What this task involves »
Transcribe exactly the line that contains "# Circle the" and every line after it to the end of the entries, and nothing more.

- Opening Delimiter -

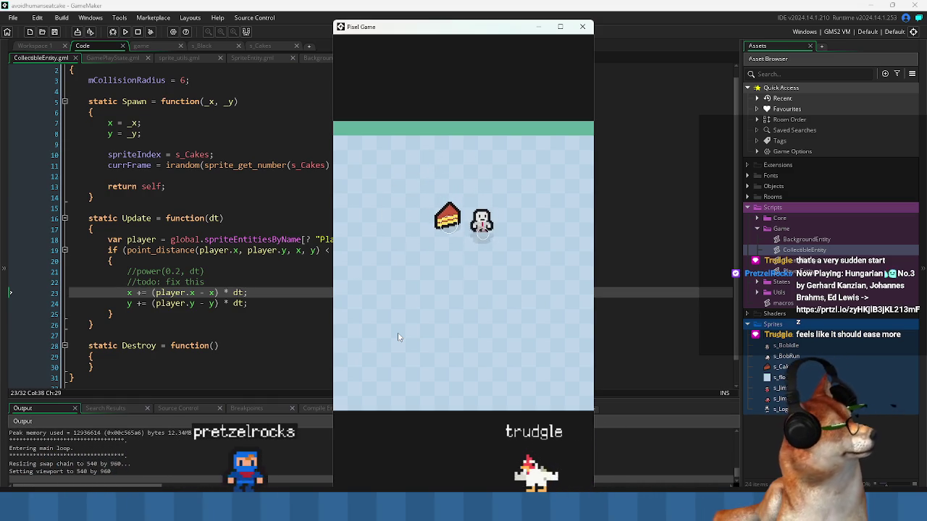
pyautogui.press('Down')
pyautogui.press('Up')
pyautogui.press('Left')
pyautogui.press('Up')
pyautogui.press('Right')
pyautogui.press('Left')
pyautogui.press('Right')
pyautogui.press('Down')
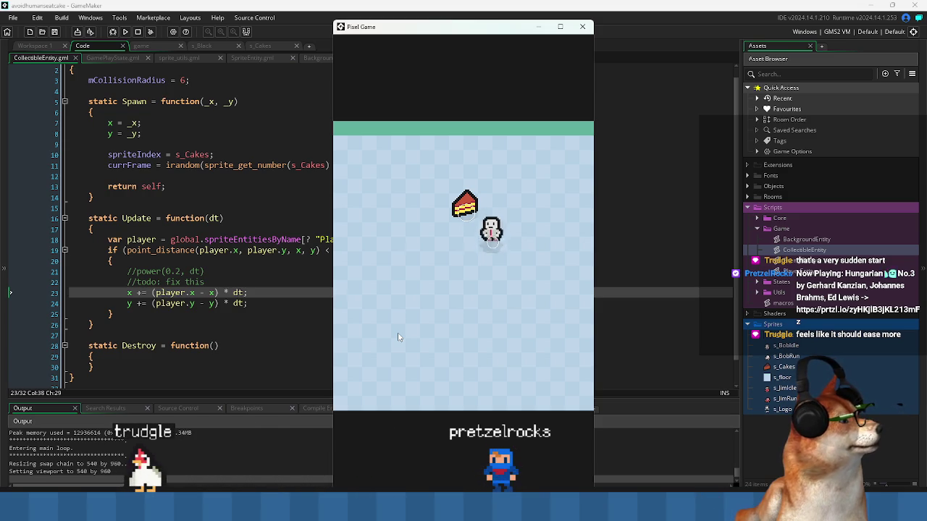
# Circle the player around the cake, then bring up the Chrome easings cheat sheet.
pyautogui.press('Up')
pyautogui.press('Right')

- Closing Delimiter -

Exercise solution »
# Circle the player around the cake, then bring up the Chrome easings cheat sheet.
pyautogui.press('Up')
pyautogui.press('Right')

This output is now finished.